Friday, March 30, 2007

Some historical notes about the Gothic term

The term "Gothic", admittedly, originated in a confluence of history and architecture. The Goths were a northern Germanic European people whose ways and beliefs differed largely from those of Greco-Roman Classical civilization farther south. To the southern outlook, the Goths were wholly uncivilized and barbarous. When the initiation of architecture that departed radically from the low, heavily-arched forms in "Romanesque" pervasive darkness consequent upon the inability to construct large windows because they would have weakened the stonework, such newer buildings, chiefly the great cathedrals that arose all over northwestwern Europe and the British Isles from the eleventh century onward, provided structures which permitted far more light to illuminate the interiors. Employment of vaulted (pointed) arches within and of huge "flying buttresses" for support outside, gave to these vast, tall cathedrals an appearance of a winged bird or a growing plant. What was essential to architectural soundness was often deemed "grotesque" by those who beheld the tangible forms. Gothic cathedrals speedily make one aware of an innate desire to look upward, and they convey senses of great space. Even with far more lighting than Romanesque buildings afforded, a sense of considerable shadowiness or obscurity is inescapable when one enters Gothic building or their cloisters. To those who objected that such tall structures were often adorned with what the extremely practical mind saw as inessential decorations, the response was that these buildings were, after all, symbols of human attempts to glorify God, and that His eye could see what mere human vision could not.

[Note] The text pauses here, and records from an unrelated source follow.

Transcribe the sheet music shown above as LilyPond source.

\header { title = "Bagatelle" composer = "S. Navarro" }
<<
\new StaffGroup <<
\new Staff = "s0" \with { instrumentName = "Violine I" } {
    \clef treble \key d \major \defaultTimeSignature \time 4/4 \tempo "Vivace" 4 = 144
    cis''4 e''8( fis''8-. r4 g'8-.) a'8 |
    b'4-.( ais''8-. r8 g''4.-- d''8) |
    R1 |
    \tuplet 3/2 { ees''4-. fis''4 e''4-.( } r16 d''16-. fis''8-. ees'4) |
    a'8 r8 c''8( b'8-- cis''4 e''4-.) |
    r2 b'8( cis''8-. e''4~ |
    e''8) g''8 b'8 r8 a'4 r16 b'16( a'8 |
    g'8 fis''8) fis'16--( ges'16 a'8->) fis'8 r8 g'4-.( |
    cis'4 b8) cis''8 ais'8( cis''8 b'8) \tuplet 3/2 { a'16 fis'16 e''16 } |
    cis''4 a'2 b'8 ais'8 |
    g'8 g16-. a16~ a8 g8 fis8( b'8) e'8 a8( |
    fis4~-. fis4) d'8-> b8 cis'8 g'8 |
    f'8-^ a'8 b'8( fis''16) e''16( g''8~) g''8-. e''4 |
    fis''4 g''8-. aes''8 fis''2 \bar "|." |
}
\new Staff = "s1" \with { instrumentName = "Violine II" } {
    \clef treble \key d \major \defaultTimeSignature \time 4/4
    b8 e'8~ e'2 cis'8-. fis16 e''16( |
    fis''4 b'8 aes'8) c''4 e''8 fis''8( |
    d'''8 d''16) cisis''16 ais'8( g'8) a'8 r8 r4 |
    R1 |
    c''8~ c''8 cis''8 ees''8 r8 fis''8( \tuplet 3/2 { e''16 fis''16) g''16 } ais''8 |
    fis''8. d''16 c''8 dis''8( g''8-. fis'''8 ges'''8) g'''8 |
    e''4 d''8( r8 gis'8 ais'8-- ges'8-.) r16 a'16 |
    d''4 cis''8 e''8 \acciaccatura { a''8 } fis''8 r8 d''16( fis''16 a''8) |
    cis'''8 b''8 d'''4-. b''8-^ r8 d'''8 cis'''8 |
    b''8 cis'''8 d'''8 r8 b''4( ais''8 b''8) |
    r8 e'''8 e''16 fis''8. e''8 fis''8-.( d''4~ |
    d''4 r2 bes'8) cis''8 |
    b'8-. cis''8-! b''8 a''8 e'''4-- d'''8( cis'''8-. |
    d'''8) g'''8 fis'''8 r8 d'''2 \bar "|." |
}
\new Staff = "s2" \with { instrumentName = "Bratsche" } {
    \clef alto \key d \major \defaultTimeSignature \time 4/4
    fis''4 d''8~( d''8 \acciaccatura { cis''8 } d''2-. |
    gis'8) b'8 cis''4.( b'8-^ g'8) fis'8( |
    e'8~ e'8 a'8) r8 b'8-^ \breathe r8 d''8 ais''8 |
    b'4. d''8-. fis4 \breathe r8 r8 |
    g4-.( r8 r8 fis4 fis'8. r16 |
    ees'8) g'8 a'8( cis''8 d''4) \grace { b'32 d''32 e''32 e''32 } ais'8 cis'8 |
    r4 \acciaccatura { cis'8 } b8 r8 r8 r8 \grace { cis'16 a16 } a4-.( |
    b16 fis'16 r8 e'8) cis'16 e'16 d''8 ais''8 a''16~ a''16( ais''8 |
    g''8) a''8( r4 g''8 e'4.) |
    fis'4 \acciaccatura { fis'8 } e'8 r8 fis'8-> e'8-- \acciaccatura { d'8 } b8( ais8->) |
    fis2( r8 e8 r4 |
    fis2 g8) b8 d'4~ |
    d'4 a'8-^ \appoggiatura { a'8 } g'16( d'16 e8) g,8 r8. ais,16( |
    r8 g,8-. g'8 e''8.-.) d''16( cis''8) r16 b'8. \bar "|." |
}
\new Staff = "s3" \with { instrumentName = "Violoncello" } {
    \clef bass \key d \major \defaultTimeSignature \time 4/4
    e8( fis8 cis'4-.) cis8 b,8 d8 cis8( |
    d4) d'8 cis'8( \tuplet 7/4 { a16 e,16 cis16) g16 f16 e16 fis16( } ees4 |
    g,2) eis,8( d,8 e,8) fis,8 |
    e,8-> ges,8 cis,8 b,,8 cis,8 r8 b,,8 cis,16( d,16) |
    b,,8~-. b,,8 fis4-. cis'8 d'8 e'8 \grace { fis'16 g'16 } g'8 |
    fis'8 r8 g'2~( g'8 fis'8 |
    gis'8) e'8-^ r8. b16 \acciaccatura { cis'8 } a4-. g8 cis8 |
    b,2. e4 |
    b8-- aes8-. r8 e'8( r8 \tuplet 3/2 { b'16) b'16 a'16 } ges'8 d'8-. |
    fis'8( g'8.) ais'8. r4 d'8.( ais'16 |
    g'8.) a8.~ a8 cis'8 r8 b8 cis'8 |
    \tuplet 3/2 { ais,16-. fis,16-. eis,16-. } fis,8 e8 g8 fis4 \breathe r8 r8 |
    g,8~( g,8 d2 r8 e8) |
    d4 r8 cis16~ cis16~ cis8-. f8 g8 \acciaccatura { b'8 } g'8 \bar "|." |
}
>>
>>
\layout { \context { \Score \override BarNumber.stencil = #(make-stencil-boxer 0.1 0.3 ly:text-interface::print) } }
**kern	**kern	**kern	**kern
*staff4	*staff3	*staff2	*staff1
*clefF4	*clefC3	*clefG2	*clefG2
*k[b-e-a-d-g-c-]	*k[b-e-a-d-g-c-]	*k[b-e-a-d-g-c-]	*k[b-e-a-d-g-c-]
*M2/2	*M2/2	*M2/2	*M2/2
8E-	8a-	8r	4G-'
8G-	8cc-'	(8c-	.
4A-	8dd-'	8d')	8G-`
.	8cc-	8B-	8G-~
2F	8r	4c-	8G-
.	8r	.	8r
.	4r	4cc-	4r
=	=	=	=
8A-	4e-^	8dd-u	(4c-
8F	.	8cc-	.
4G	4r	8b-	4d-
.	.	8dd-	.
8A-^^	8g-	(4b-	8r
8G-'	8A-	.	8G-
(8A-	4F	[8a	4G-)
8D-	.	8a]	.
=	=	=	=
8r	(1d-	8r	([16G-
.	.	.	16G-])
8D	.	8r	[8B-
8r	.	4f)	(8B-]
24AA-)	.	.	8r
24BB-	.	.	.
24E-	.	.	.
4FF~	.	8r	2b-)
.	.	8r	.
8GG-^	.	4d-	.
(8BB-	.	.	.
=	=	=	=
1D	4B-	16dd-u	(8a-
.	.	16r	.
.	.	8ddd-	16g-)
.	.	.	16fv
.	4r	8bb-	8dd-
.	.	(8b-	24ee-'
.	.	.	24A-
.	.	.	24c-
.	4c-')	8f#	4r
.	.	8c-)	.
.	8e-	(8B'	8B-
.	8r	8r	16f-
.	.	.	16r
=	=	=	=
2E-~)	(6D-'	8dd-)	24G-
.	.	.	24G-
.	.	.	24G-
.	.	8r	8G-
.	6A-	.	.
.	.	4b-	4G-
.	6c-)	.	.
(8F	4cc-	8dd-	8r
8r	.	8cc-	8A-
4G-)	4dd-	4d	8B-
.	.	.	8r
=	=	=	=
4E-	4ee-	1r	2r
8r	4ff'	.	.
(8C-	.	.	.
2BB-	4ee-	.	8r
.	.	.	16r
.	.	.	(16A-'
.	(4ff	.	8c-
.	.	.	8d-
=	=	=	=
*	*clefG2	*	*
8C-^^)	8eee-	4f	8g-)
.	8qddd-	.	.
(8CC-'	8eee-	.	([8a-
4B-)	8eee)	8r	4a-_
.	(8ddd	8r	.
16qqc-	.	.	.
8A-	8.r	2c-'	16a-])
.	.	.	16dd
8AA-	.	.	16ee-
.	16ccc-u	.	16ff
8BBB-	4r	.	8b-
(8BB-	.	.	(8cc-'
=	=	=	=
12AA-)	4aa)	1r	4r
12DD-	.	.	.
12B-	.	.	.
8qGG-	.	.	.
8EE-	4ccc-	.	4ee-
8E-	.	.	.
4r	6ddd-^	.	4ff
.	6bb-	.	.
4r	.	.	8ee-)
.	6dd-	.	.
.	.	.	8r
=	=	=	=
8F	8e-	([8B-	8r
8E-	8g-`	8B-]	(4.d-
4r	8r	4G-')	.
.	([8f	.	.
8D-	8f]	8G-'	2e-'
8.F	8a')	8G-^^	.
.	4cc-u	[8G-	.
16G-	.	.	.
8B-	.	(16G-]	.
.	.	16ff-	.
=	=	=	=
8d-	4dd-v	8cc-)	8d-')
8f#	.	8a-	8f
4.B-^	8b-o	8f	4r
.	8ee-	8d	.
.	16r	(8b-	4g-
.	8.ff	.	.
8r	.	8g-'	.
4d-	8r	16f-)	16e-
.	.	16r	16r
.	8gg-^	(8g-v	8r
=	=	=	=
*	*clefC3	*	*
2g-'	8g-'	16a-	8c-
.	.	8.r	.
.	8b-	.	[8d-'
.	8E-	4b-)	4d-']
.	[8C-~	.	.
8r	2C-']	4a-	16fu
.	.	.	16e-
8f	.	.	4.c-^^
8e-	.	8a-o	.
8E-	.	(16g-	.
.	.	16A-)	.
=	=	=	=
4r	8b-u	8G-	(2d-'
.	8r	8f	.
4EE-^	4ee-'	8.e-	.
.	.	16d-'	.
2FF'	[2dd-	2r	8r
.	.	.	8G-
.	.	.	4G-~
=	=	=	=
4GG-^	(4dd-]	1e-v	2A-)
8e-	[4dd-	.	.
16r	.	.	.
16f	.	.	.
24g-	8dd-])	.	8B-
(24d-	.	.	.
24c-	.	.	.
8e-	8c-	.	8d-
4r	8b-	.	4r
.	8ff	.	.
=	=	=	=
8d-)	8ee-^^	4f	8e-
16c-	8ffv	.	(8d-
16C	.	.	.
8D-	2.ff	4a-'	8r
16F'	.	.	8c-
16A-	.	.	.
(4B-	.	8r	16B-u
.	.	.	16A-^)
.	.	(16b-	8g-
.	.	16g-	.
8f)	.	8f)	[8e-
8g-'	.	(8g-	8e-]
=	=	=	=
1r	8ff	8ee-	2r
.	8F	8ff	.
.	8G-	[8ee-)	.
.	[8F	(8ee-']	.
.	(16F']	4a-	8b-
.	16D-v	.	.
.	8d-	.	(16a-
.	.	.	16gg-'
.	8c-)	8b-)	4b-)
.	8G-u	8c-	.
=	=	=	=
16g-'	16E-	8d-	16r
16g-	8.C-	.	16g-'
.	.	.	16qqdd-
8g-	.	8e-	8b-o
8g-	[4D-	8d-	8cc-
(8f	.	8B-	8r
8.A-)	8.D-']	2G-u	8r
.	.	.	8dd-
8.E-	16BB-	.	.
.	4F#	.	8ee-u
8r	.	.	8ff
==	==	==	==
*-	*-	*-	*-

Great cathedrals that have changed little since the middle ages still dot Continental Europe. In Great Britain, however, once Henry VIII decided that allegiance to the Pope in Rome was no longer necessary and, as a concomitant, that much in the way of the cathedrals, abbeys, monasteries, convents, and, often, churches of far lesser status, would contribute substantially to the wealth of the Crown, many Gothic buildings fell into ruins because they were no longer maintained. In addition to the symbolism in the ruined architecture, the British mind came to associate a downright immorality with some of the thinking and practices in Roman Catholicism. For example, once Henry's decrees for creating the Anglican Church became operable, ties between Roman Catholicism and Continental European political class structures seemed dangerous. Moreover, celibate clergy, especially monks and nuns, eventually came to be anathema in British eyes. The clergy contributed in another way to Gothic tradition. The hooded, flowing robes worn by many members of ecclesiastical orders dovetailed precisely with stereotypical conceptions of ghosts in bedsheets, and, amidst the strange visionary responses otherwise created by Gothic architecture's combination of vastness and obscurities, they offered plausible models for supernatural beings. Another off-center assumption about Catholic practices concerned live burial as punishment for clerical recalcitrance. Since paranoias about actual premature burials persisted well into the early years of the twentieth century, here was a motif with compelling outreach to many readers.